Sean June 11, 2010 10:49 PM

How quickly we get away from our roots. Botulin toxin is deadly when ingested. Our grandmothers learned this while preserving food to survive the winters. Anything that didn’t seal properly was buried deep enough that the dogs couldn’t get to it. And botulism doesn’t really come from unsealed canned goods, rather from canned food that has been heated enough to drive most of the oxygen out, but not hot enough to kill the clostridium bacteria, thus you could pop the lid on a jar of something seeming to have a good seal and die anyway. That’s why acidity, temperature and time are very important, and why pressure cooking is a really good method as you can essentially autoclave the food to kill anything but BSE…

David Harmon June 12, 2010 7:29 AM

I read the article in print, and found it both alarmist, and oddly protective of the Botox trademark. While LEOs certainly need to stay on top of this sort of thing, I suspect a bit of corporate pushing here.

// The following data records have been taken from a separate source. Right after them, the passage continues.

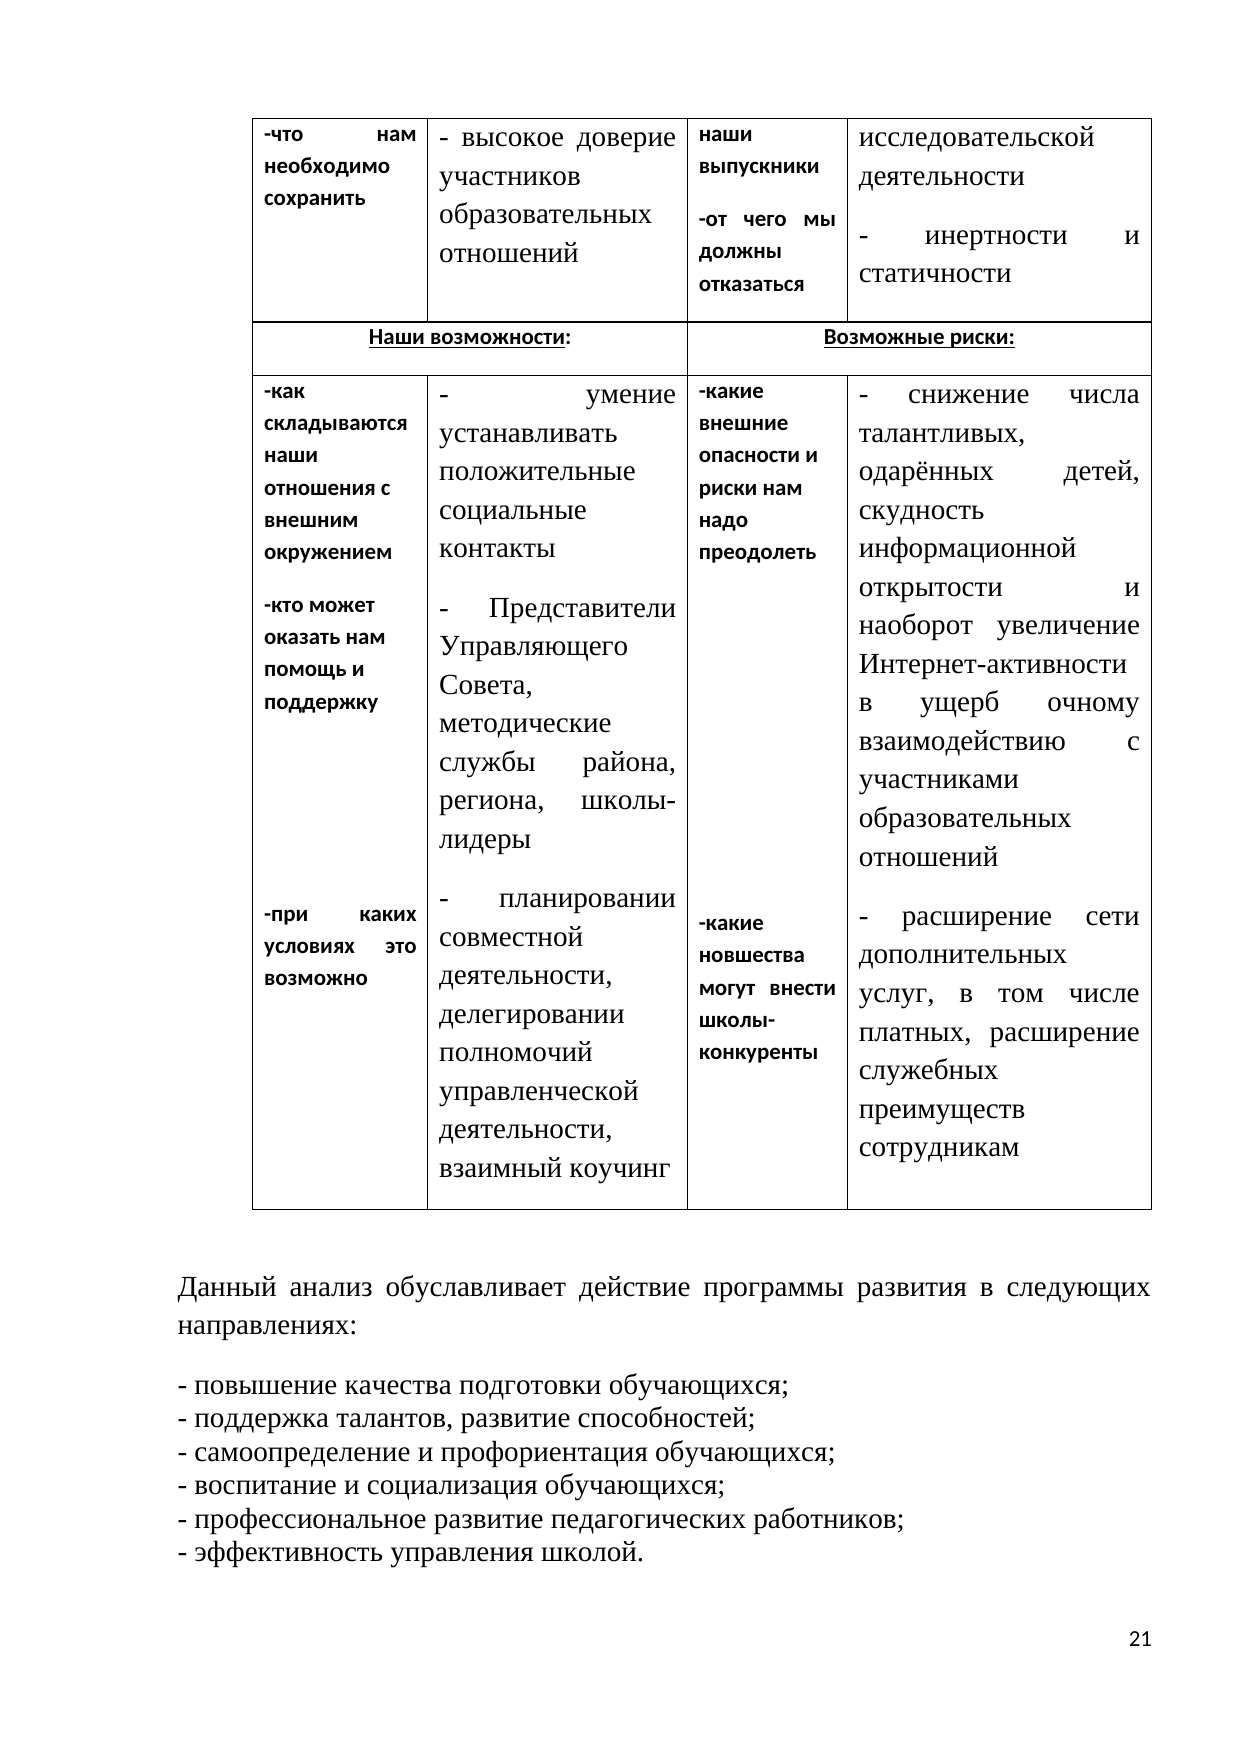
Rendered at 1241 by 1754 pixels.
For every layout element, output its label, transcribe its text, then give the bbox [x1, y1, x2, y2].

text - эффективность управления школой. [177, 1534, 1152, 1568]
text - профессиональное развитие педагогических работников; [177, 1501, 1152, 1534]
table_cell - снижение числа талантливых, одарённых детей, скудность информационной открытости и наоборот увеличение Интернет-активности в ущерб очному взаимодействию с участниками образовательных отношений - расширение сети дополнительных услуг, в том числе платных, расширение служебных преимуществ сотрудникам [848, 376, 1151, 1208]
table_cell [848, 119, 1151, 321]
text - поддержка талантов, развитие способностей; [177, 1400, 1152, 1434]
table_cell - умение устанавливать положительные социальные контакты - Представители Управляющего Совета, методические службы района, региона, школы-лидеры - планировании совместной деятельности, делегировании полномочий управленческой деятельности, взаимный коучинг [428, 376, 687, 1208]
table_cell Возможные риски: [688, 323, 1151, 375]
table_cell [253, 119, 427, 321]
table_cell -какие внешние опасности и риски нам надо преодолеть -какие новшества могут внести школы-конкуренты [688, 376, 847, 1208]
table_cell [428, 119, 687, 321]
text - повышение качества подготовки обучающихся; [177, 1367, 1152, 1400]
text - воспитание и социализация обучающихся; [177, 1467, 1152, 1501]
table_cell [688, 119, 847, 321]
text - самоопределение и профориентация обучающихся; [177, 1434, 1152, 1467]
table_cell -как складываются наши отношения с внешним окружением -кто может оказать нам помощь и поддержку -при каких условиях это возможно [253, 376, 427, 1208]
text Данный анализ обуславливает действие программы развития в следующих направлениях: [177, 1269, 1152, 1341]
table_cell Наши возможности: [253, 323, 687, 375]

There are any number of nasty poisons and diseases widely available, but both production and delivery are the real issues. Remember that Japanese cult (better known for its weak Sarin attack) tried and failed with botulinum first!

Jim A. June 14, 2010 7:42 AM

BOtulism TOXin. Which part EVER sounded like a good idea? It has always sounded crazy to me that people were getting this injected into them for merely cosmetic reasons.

BF Skinner June 14, 2010 11:12 AM

The JAMA article is almost 10 years old.

While forgeries in supply chains have all kinds of public safety concerns …

(one estimate I heard says 10 percent of all IT hardware and software in use is counterfiet)

…I would counter with CRS report
Order Code RL32391 Small-scale Terrorist Attacks Using Chemical and Biological Agents: An Assessment Framework and Preliminary Comparisons

“Most experts agree that the probability of a C/B attack on a domestic target remains much smaller than that of a comparably damaging attack with conventional arms.”